** Work item **
Give the entries below again, word for word, and leave out the images.

** Input data **
+ + +
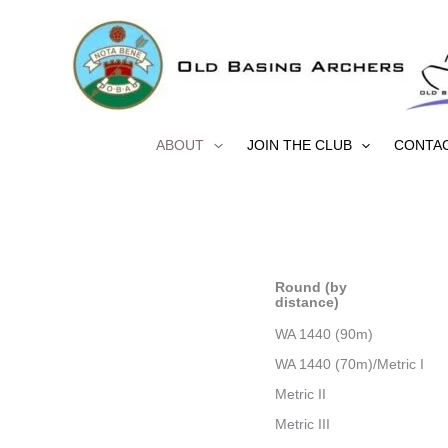
Skip
to
content
ABOUT
JOIN THE CLUB
CONTA
Round (by
distance)
WA 1440 (90m)
WA 1440 (70m)/Metric I
Metric II
Metric III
+ + +
** Task solution **
Skip
to
content
ABOUT
JOIN THE CLUB
CONTA
Round (by
distance)
WA 1440 (90m)
WA 1440 (70m)/Metric I
Metric II
Metric III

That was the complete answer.